"Agguato mafioso, il mandante aveva coperture nella polizia"

Inquietanti risvolti dietro il ferimento di un artigiano imolese a Faenza

La scientifica sul luogo dell’agguato

La scientifica sul luogo dell’agguato

Imola, 18 novembre 2014 - Tentativi di inquinare le indagini e coperture delle quali il clan dei catanesi avrebbe beneficiato persino in un esponente delle forze dell’ordine in Sicilia. Ci sono altri inquietanti tasselli nel quadro accusatorio emerso alla prima udienza del processo per l’agguato di stampo mafioso avvenuto a Faenza l’8 luglio del 2009. Quel giorno un artigiano siciliano, Salvatore Arena, all’epoca dei fatti 45enne, e in Romagna da otto, finì sotto i proiettili di un ignoto sicario, che per gli investigatori era stato inviato da Catania da un gruppo criminale collegato al clan Nicotra, negli anni ’80-’90 protagonista di una faida sanguinosa contro i Pulvirenti di Giuseppe ‘U Malpassotu’ per il controllo della zona etnea di Misterbianco. Di cinque spari, due andarono a bersaglio, e il fabbro si salvò per miracolo. Salvatore Randone, imprenditore di 59 anni di origine catanese ma residente a Dozza, è considerato il mandante dell’agguato. Con lui altre cinque persone, tra cui la moglie e il figlio, sono alla sbarra. Compreso il presunto esecutore, Antonio Rivilli, 43 anni, detto ‘Grilletto d’oro’. Con Antonio Nicotra, 67 anni, e Mario Caponnetto a vario titolo devono rispondere di tentata estorsione e tentato omicidio con l’aggravante del metodo mafioso.

I catanesi volevano che l’artigiano, che già nel 2003 aveva subito minacce, rinunciasse a un contratto di lavoro stipulato con una ditta di Casalfiumanese, dato che con quella società stava già lavorando la srl di Randone. Due anni prima, nel 2007, il gruppo aveva convocato il fratello di Arena, Antonino, affinché si facesse ambasciatore di un messaggio molto chiaro: «Digli che smetta di lavorare, o lo facciamo fuori». Rivilli ‘grilletto d’oro’ era il più minaccioso («quello ci sta rubando il lavoro»), ha spiegato il luogotenente dei carabinieri durante la sua lunga deposizione in Tribunale. Lo si sa perché Antonino aveva registrato l’intero incontro, finito il quale fu invitato a casa di Randone che gli mostrò una pistola, col pretesto di verificarne il funzionamento.
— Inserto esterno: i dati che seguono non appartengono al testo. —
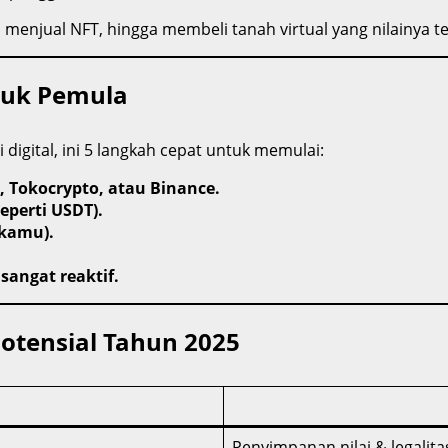
 menjual NFT, hingga membeli tanah virtual yang nilainya te
tuk Pemula
digital, ini 5 langkah cepat untuk memulai:
, Tokocrypto, atau Binance.
eperti USDT).
 kamu).
sangat reaktif.
otensial Tahun 2025
Penyimpanan nilai & legalita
Randone, in pratica, non voleva che nessuno si allargasse e avrebbe detto no persino a un’impresa di pulizie che uno del suo giro voleva aprire. A lui gli investigatori sono arrivati intercettando anzitutto la vittima. E quando due mesi dopo l’agguato i carabinieri convocarono i dipendenti di Randone, questi per depistare le indagini li avrebbe presi da parte, gettando fango su Arena attribuendogli spaccio di droga e persino un’amante. Secondo gli investigatori era piuttosto lo stesso Randone a intrattenere una relazione con la moglie di un dipendente.

Inquietante il passaggio in cui il luogotenente dei carabinieri di Ravenna ha svelato la presunta copertura di cui godeva Randone: al telefono con un ispettore della Mobile di Catania (peraltro già attenzionato dalla Mobile di Ravenna), quest’ultimo gli disse: «Tu sai chi è Antonino Nicotra vero?». Per gli investigatori si trattava di una domanda retorica, tesa a mettere Randone in guardia dato che Nicotra era tenuto d’occhio dalle forze dell’ordine. E di questo, in seguito, Randone informò il figlio, Antonino Randone, e la moglie, Maria Campanello. La prossima udienza è in programma a gennaio.